In Concorso un testa a testa tutto al femminile: l’esordiente Stéphanie Duvivier affronta il polar in "Un roman policier" con il veterano Olivier Marchal, mentre Deepa Mehta si confronta con tradizione e sogni di libertà in Heaven on Earth.

Prosegue l’omaggio a Isabel Coixet: la regista catalana riflette sulla solitudine, il dolore di un rapporto naufragato e la possibile “terapia per immagini” in: "Le cose che non ti ho mai detto"

La retrospettiva su David Lean propone il ritratto di un industriale senza scrupoli in Ali del futuro

È una Marsiglia cupa e livida, costantemente ripresa di notte, spazzata dalla pioggia, quella che Stéphanie Duvivier fissa nell’esordio dietro la macchina da presa Un roman policier. Un’opera prima che guarda al nuovo polar francese e che vanta l’interpretazione di uno dei nomi di punta del cinema poliziesco d’oltralpe, l’attore e regista, nonché ex poliziotto, Olivier Marchal. Duvivier segue una pattuglia mista della polizia e fa esplodere con stile asciutto i conflitti tra uomini e donne, immigrati algerini e trafficanti di droga, superiori e sottoposti.
Un lungometraggio di cui ha scritto la sceneggiatura e che conferma il talento della trentacinquenne cineasta marocchina, vincitrice del Premio del pubblico al Festival del Cinema Arabo di Argeles con il primo corto Le mariage en papier e nominata ai César con il secondo lavoro Hymn à la gazelle. Proiezione alle ore 18.00 al cinema Kappadue.

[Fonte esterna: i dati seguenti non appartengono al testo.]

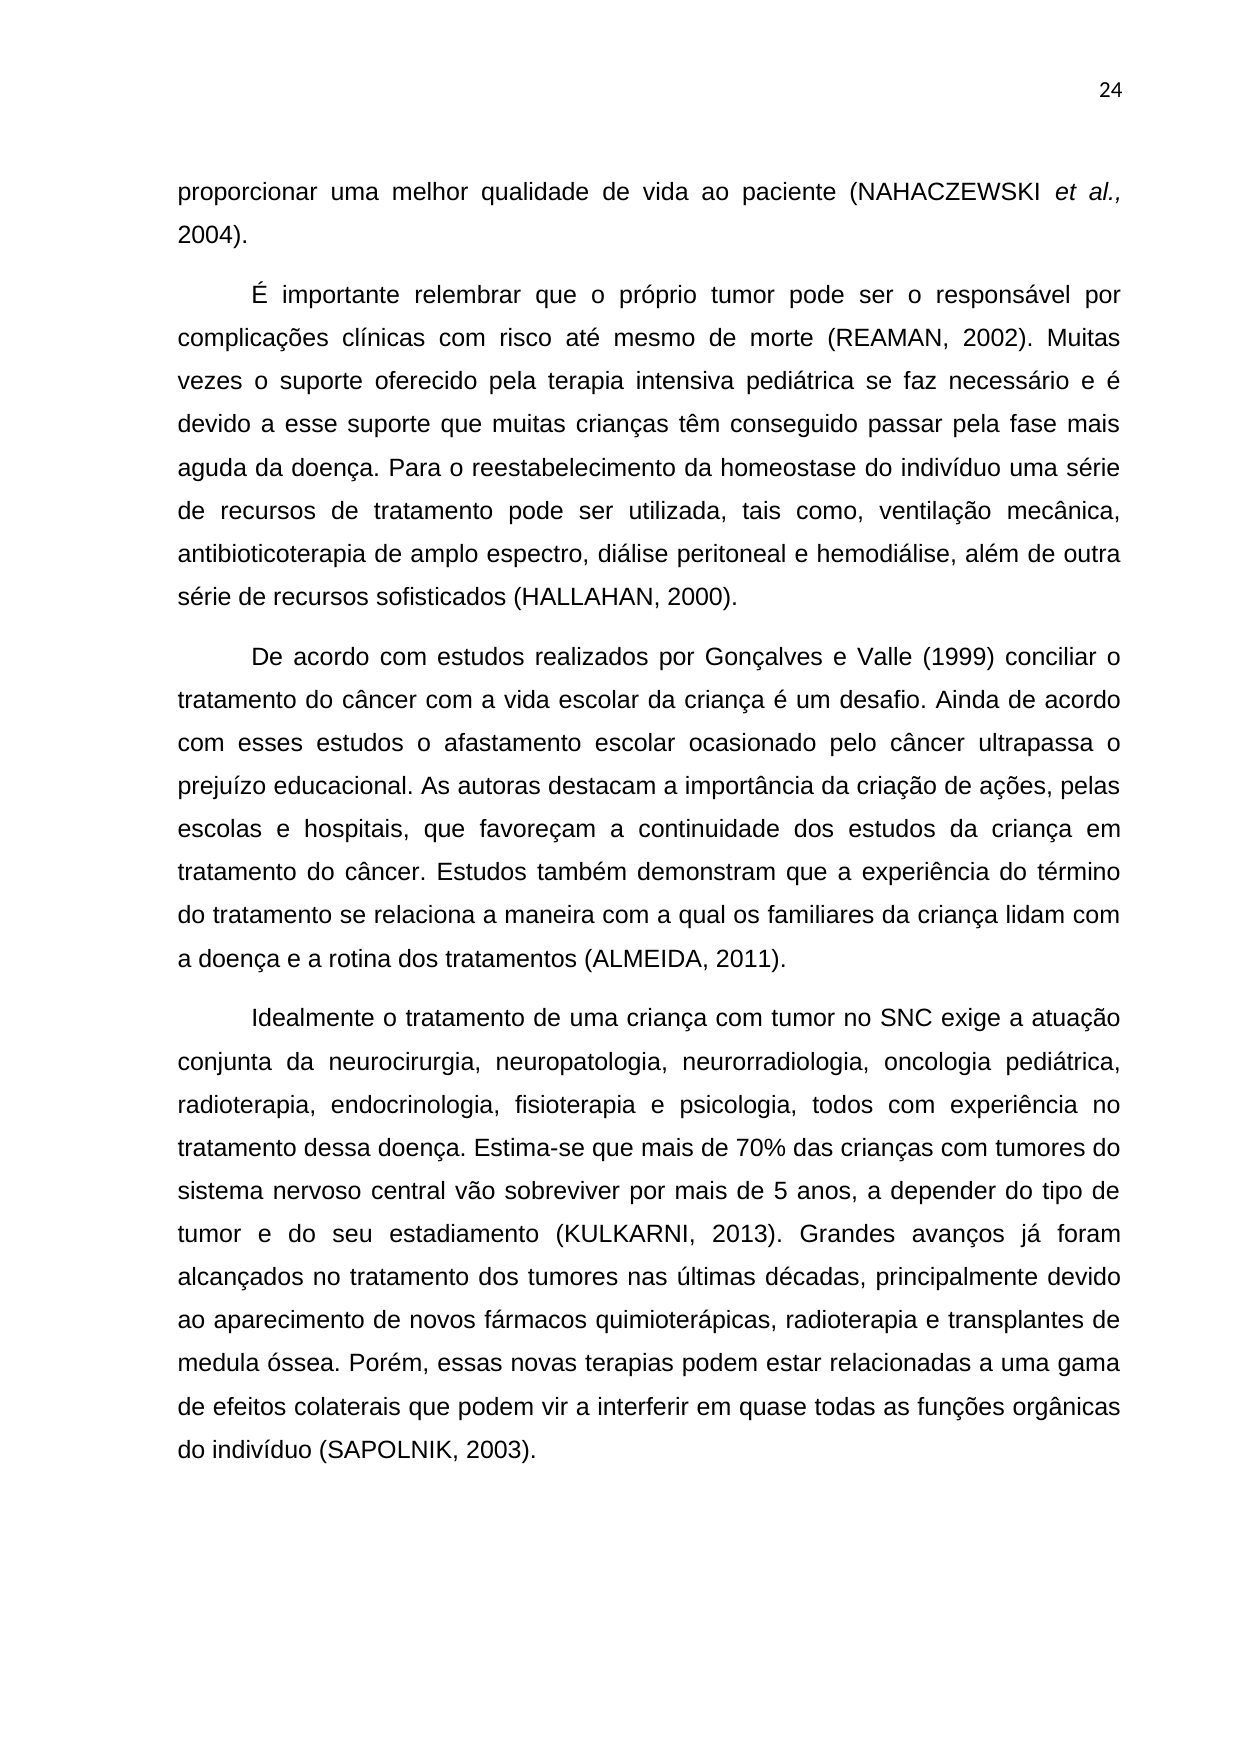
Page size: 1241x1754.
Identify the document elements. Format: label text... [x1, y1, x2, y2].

text Idealmente o tratamento de uma criança com tumor no SNC exige a atuação conjunta da neurocirurgia, neuropatologia, neurorradiologia, oncologia pediátrica, radioterapia, endocrinologia, fisioterapia e psicologia, todos com experiência no tratamento dessa doença. Estima-se que mais de 70% das crianças com tumores do sistema nervoso central vão sobreviver por mais de 5 anos, a depender do tipo de tumor e do seu estadiamento (KULKARNI, 2013). Grandes avanços já foram alcançados no tratamento dos tumores nas últimas décadas, principalmente devido ao aparecimento de novos fármacos quimioterápicas, radioterapia e transplantes de medula óssea. Porém, essas novas terapias podem estar relacionadas a uma gama de efeitos colaterais que podem vir a interferir em quase todas as funções orgânicas do indivíduo (SAPOLNIK, 2003). [177, 1003, 1122, 1463]
text É importante relembrar que o próprio tumor pode ser o responsável por complicações clínicas com risco até mesmo de morte (REAMAN, 2002). Muitas vezes o suporte oferecido pela terapia intensiva pediátrica se faz necessário e é devido a esse suporte que muitas crianças têm conseguido passar pela fase mais aguda da doença. Para o reestabelecimento da homeostase do indivíduo uma série de recursos de tratamento pode ser utilizada, tais como, ventilação mecânica, antibioticoterapia de amplo espectro, diálise peritoneal e hemodiálise, além de outra série de recursos sofisticados (HALLAHAN, 2000). [177, 280, 1122, 611]
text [177, 177, 1122, 249]
text De acordo com estudos realizados por Gonçalves e Valle (1999) conciliar o tratamento do câncer com a vida escolar da criança é um desafio. Ainda de acordo com esses estudos o afastamento escolar ocasionado pelo câncer ultrapassa o prejuízo educacional. As autoras destacam a importância da criação de ações, pelas escolas e hospitais, que favoreçam a continuidade dos estudos da criança em tratamento do câncer. Estudos também demonstram que a experiência do término do tratamento se relaciona a maneira com a qual os familiares da criança lidam com a doença e a rotina dos tratamentos (ALMEIDA, 2011). [177, 642, 1122, 972]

India e Canada a confronto nella pellicola di Deepa Mehta Heaven on Earth: l’autrice della “trilogia degli elementi” torna sugli schermi veronesi rinnovando un sodalizio iniziato nel 1997, anno in cui Fire ha vinto il Premio come miglior film; Mehta è poi tornata al Festival con il successivo Earth, presentato fuori concorso nel 1999 alla presenza della regista e dell’attrice protagonista, Nandita Das. Proiezione alle ore 22.15 al cinema Kappadue.

Alle 20.15 terzo appuntamento dell’omaggio a Isabel Coixet: "Le cose che non ti ho mai detto" è il tentativo di trovare nelle immagini una chiave terapeutica al dolore di una separazione. Un triangolo sentimentale eppure profondamente amaro, nel quale, sottolinea Alas Iou, «il desiderio nasce grazie all’assenza del suo oggetto e muore in presenza dello stesso». Così Coixet commenta il film: «Le cose che non ti ho mai detto è la solitudine. Nessuno dei personaggi riesce realmente a parlare di quello che sta succedendo nei suoi rapporti con l’altro. Tutti si ingannano su se stessi e sulle loro relazioni, sommersi in una solitudine terribile. È un film che si collega molto bene alle persone della mia generazione, per molti è un film-feticcio: era la prima volta che vedevano sullo schermo quello che succedeva nella loro vita quotidiana».

Nomen omen per la pellicola di David Lean in programma alle 15.30: il titolo originale di Ali del futuro è infatti The Sound Barrier e la pellicola ha vinto l’Oscar nel 1953 per…il sonoro. Scritto da Terence Rattigan, il film narra il sogno dell’industriale John Ridgefield alle prese con una scommessa umana e imprenditoriale: costruire un aereo in grado di infrangere la barriera del suono. Combinando in modo magistrale l’azione delle riprese aeree realizzate da Anthony Squire e la psicologia dei personaggi, Lean lavora di montaggio e realizza una pellicola alla quale non si può non pensare rivedendo The Aviator di Martin Scorsese.